After the interlude of impersonalist idealism’s threat of absorbing the person into ideas, the person was thus again faced with the threat of being absorbed into matter. We are talking here about the most palpably concrete social realities, in the era of nationalism and incipient industrial warfare. Idealism was distorted and transformed into naturalism. In new spectacular forms of undiminished extremism, the two wings of modernity continued to spur each other on to further excess, locked in the fatal and by now centuries-old anti-differentiational dialectic in which the reality and the values of the person were ever insecure.
Heretical pantheism has become the orthodoxy of the modern West. It is not that this new pantheism denies that pantheism is older than Platonism and Christianity. The idea of a primitive pantheism appears in innumerable speculations, scientific as well as popular. Yet these speculations are decisevely shaped by specifically modern presuppositions.

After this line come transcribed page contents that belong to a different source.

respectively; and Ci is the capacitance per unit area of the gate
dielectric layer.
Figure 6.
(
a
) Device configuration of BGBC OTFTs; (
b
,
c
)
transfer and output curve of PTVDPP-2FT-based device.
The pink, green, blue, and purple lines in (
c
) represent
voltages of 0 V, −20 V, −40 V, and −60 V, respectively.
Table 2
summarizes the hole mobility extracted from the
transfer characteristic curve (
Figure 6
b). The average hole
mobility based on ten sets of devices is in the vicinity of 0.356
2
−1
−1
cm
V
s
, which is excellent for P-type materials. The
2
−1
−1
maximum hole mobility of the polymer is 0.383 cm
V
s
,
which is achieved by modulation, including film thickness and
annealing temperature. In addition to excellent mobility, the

Not least, the whole speculative interpretation of history is an exclusively modern phenomenon. The intention of the modern pantheist’s progressivism is partly what is perceived as a “restoration” of what is perceived as original non-differentiation. But the meaning and nature of the non-differentiation of early pantheism is radically transformed by the romanticization, as mere compactness, i.e. non-differentiation or rudimentary differentiation, is replaced by principled, nihilistic anti-differentiation. Modern pantheism is sui generis.
Pantheism thoroughly shaped modern liberal theology, and in the characteristic form of Kulturprotestantismus, Christianity increasingly ignored its traditional concern with personal salvation and turned towards immanent objectives and secular culture: the moralism of sentimental humanitarianism, philanthropy, social involvement, and political activism. As the world set the agenda of the Church, salvation, faith, and spirituality receded. Significantly, it was all done through the standard device of reinterpretation of the very meaning of salvation, faith, and spirituality.

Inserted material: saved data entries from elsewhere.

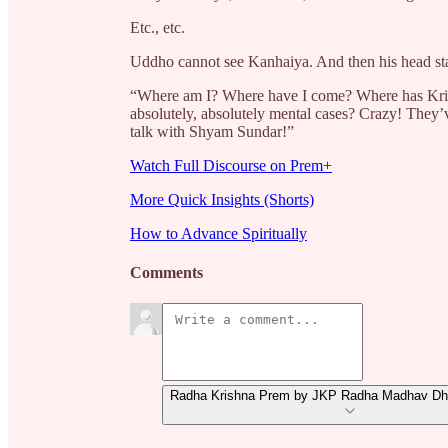
Etc., etc.
Uddho
cannot see Kanhaiya. And then his head sta
“Where am I? Where have I come? Where has Krishn
absolutely, absolutely mental cases? Crazy! They’v
talk with Shyam Sundar!”
Watch Full Discourse on Prem+
More Quick Insights (Shorts)
How to Advance Spiritually
Comments
Radha Krishna Prem by JKP Radha Madhav Dha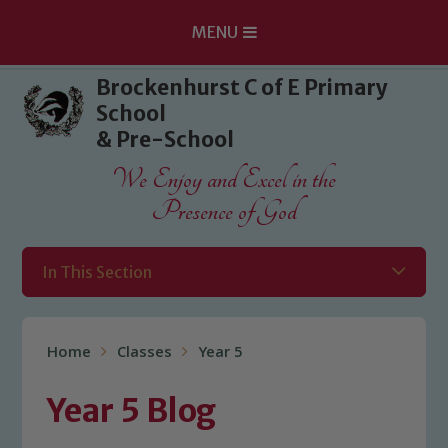
MENU
Skip to content ↓
Brockenhurst C of E Primary
School
& Pre-School
We Enjoy and Excel in the
Presence of God
In This Section
Home
Classes
Year 5
Year 5 Blog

Without exception, the secular Ersatz religions of modernity tended to reduce man to the lower levels of reality, the levels which did not constitute his personhood. [For a Voegelinian intellectual history of the secular political religions, see Michael Burleigh, Earthly Powers: The Clash of Religion and Politics in Europe from the French Revolution to the Great War (London: Harper Collins, 2005); this volume was followed by a second part on the twentieth century: Sacred Causes: The Clash of Religion and Politics, from the Great War to the War on Terror (2008). The work is not without its flaws, and the relation between those flaws and Voegelin’s positions are worth analysing at some length, but this cannot be done here.] Born of the most high-flown romanticism, Marxism set forth a new, dynamized materialism, and denigrated the individual to the point of proclaiming the essence of man to be his true collectivity. Soon the doctrine was put into practice through the liquidation of unessential individuals by the millions.

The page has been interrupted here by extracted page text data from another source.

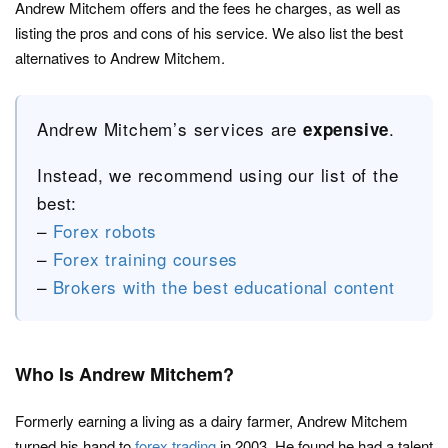
Andrew Mitchem offers and the fees he charges, as well as
listing the pros and cons of his service. We also list the best
alternatives to Andrew Mitchem.
Andrew Mitchem’s services are
.
expensive
Instead, we recommend using our list of the
best:
–
Forex robots
–
Forex training courses
–
Brokers with the best educational content
Who Is Andrew Mitchem?
Formerly earning a living as a dairy farmer, Andrew Mitchem
turned his hand to
forex trading
in 2003. He found he had a talent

All the while utopians in the West ignored this and played it down, and countless philosophers insisted, unperturbed, on their own increasingly totalitarian system in the theoretical form of positivistic and neo-positivistic, reductive scientism and utilitarianism and in the practical form of manipulative social engineering. High modernism and psychoanalysis set about revealing the weakness of the bourgeois remnants of the modern rational self through new aesthetic and therapeutic means. Primitivity and violence were celebrated. Capitalism still partly inspired by the individualism of classical political economy continued to shape the history of one half of the world, while the other succumbed to the new totalitarian collectivisms. In its new, existentialist form, individualist “freedom” itself was used by Sartre to support one of the latter.
By many strategies, the differentiational framework which had made possible the understanding of the person and its values was thus gradually dismantled. When the experience of the metaxy was obscured or made impossible, and its institutional embodiment and transmission abolished, it could no longer inspire order in the soul and order in society, and thus withstand and restrain the pantheistic revolution. Destroying the differentiation that is the person’s precondition, the closed immanence of secular modernity, in all of its versions, revealed itself as a threat to the person.